I Will Not Take These Things For Granted

11 October 2001

Whew. Well, we arrived home to the friendly blink of the cable modem light. Blink, blink, blink. No internet for us! It's been up and down all week, and I'm going to have to call AT&T @ Home and complain. It won't do any good, but it might get money off our bill. Let's hope. They're incompetents.

So I have no idea when this entry will actually go up. Sorry about that. Let me assure you that I am more annoyed than you are.

You know, I decided to call this entry "I Will Not Take These Things For Granted" because the later part will concern old friendships and things like that, that I really don't want to take for granted. But I think getting service in exchange for money is something I should be able to take for granted. Without blinking, even.

Heh. When all of this stuff started, I was glued to the TV, terrified that they would say the US was bombing Kabul. What a difference a month makes. When it actually happened, I was sad and resigned. It took long enough that I was expecting it, just like the rest of you. We kept the radio tuned to the oldies station on the drive down to Farmington that day, listened to 'Erman's 'Ermits rather than news of war. We read the paper. It'll be the same news for awhile.

Sigh.

**Exercise instructions:**
a – Identify every sentence in the journal entry that consists of a single word.
b – Echo the stretch of the journal entry from "Whew. Well, we" through "Without blinking, even.".
c – Proceed with the journal entry, writing on from its last sentence.

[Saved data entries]

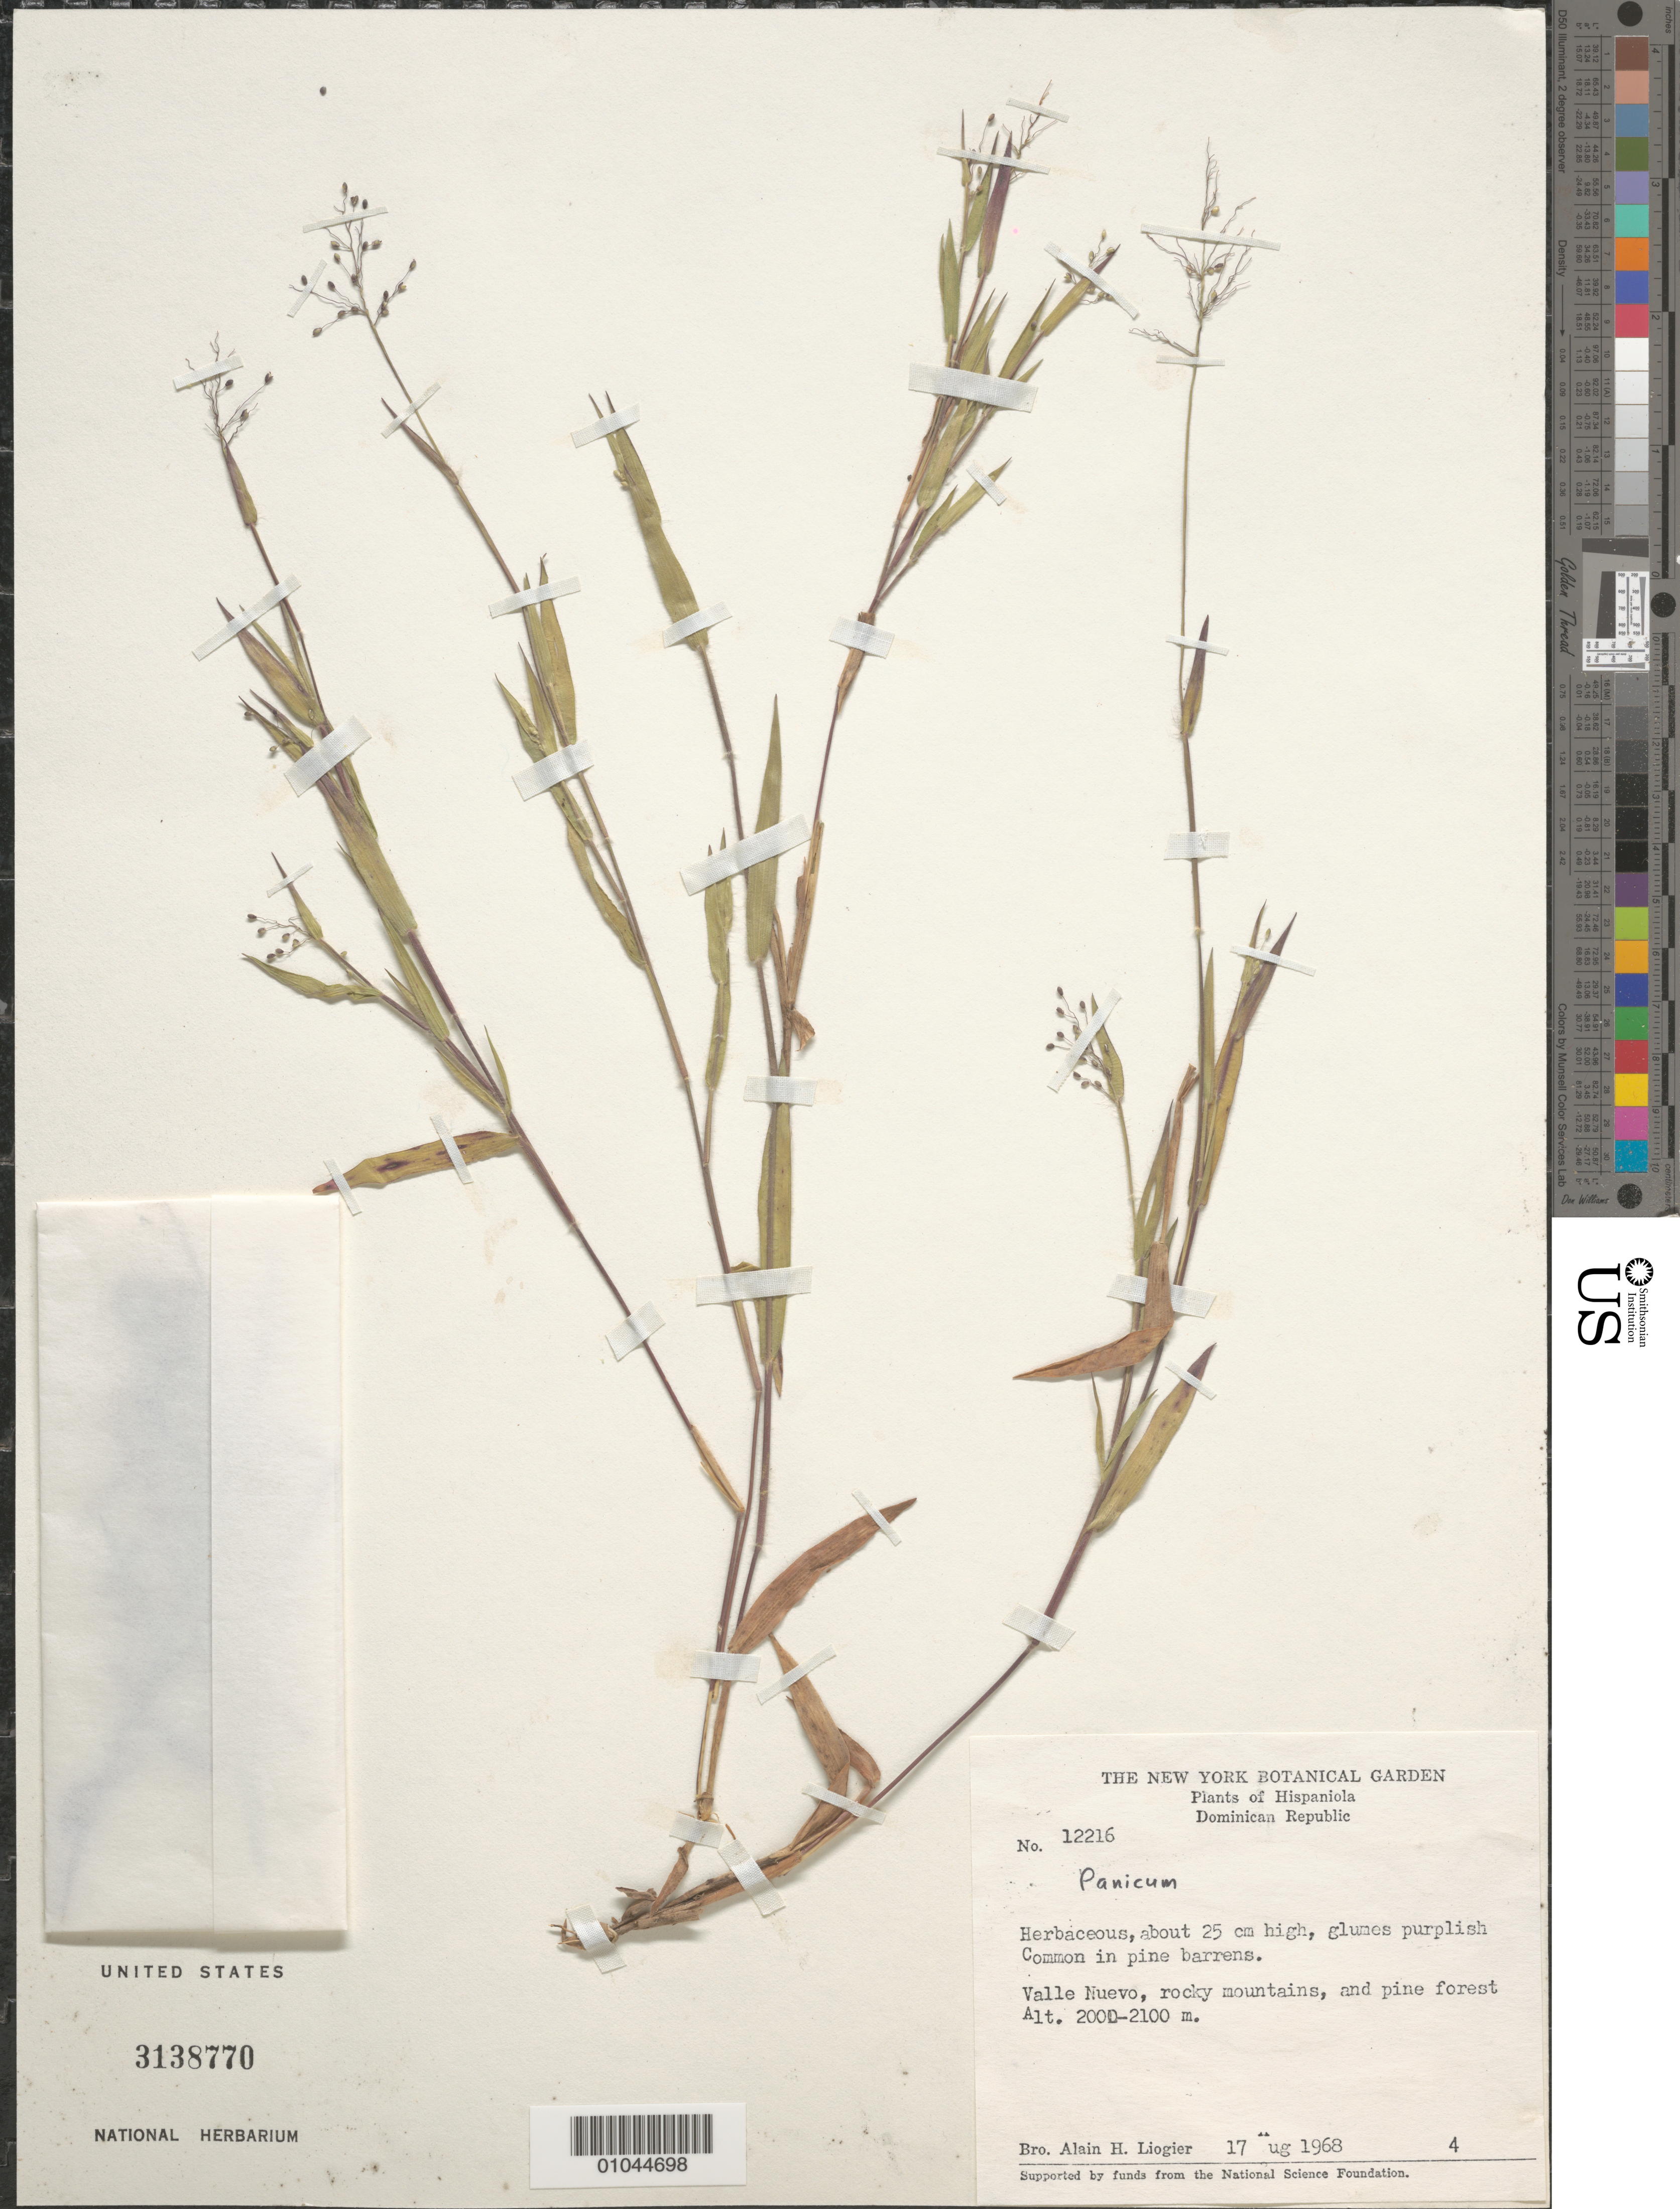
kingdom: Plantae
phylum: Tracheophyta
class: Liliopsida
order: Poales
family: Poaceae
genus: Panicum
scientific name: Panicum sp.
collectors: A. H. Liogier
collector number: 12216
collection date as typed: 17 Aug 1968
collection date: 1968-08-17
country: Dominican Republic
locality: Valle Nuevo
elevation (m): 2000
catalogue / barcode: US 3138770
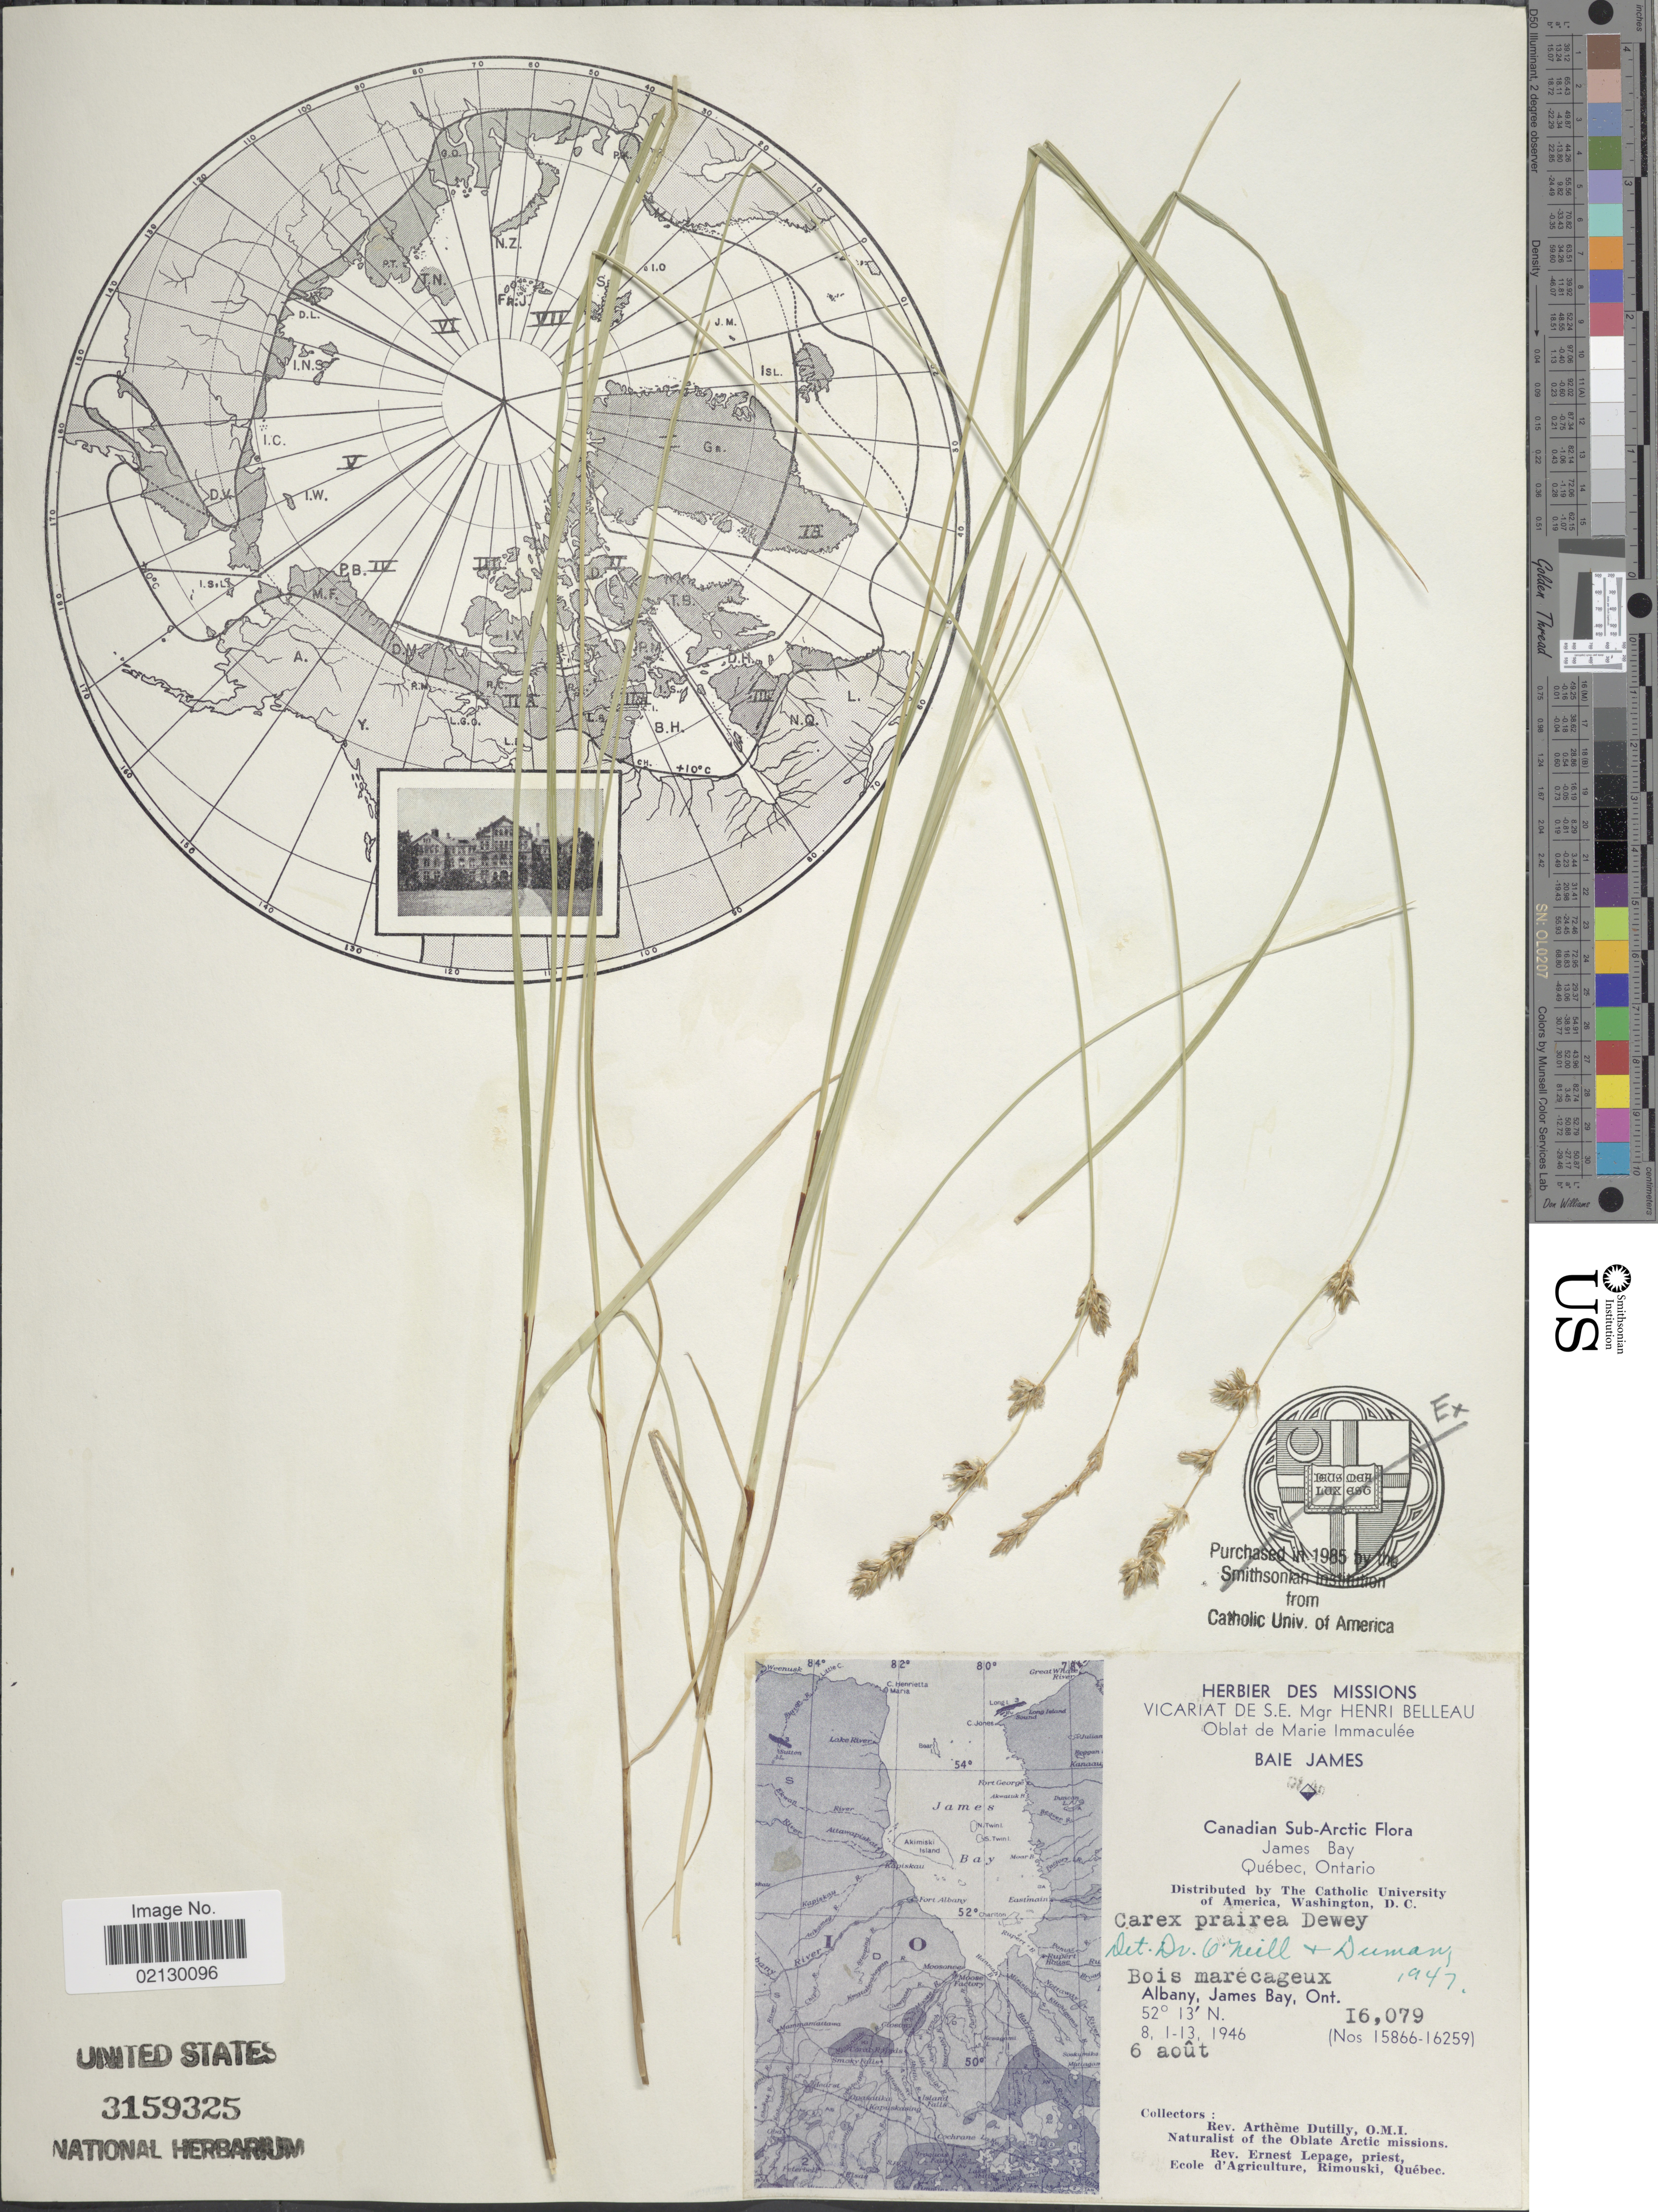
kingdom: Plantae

**Solved tasks:**
a –
Whew.
Heh.
Sigh.

b –
Whew. Well, we arrived home to the friendly blink of the cable modem light. Blink, blink, blink. No internet for us! It's been up and down all week, and I'm going to have to call AT&T @ Home and complain. It won't do any good, but it might get money off our bill. Let's hope. They're incompetents.

So I have no idea when this entry will actually go up. Sorry about that. Let me assure you that I am more annoyed than you are.

You know, I decided to call this entry "I Will Not Take These Things For Granted" because the later part will concern old friendships and things like that, that I really don't want to take for granted. But I think getting service in exchange for money is something I should be able to take for granted. Without blinking, even.

c –
I think this was "the dangers of writing groups" week in M'rissaland. I read Pat Murphy's The City, Not Long After, which reminded me way too much of Lisa Goldstein's A Mask for the General, and then yesterday I started James Blaylock's The Paper Grail. He says in the front of it that he steals from Tim Powers. No kidding he does! I'm hoping this twists a lot further than it looks like it's going to, or it'll just read like a low-rent Powers novel. And I like Powers, but I like him with all his Powersy bells and whistles, thank you.

Our flight back was cancelled, and they put us on another flight two hours later. They called to let us know that this would be the case. But instead of calling our "travel contact number," they called our home number. Once we had left. Does this make sense to you? Sell people round-trip tickets, then attempt to reach them at one location once you have been corporately responsible for removing them from that location. Anyway, Cal was checking for gate info etc. the night before we were supposed to leave, so at least we found out in advance and could call David and tell him. I was so exhausted when we got in, I went to bed at 9:00. When we dropped David at BART, Mark asked if he was coming in, and he said, "No, you guys will want to unpack and stuff like that." Yeah, right. What I wanted to do was sleep. So I did.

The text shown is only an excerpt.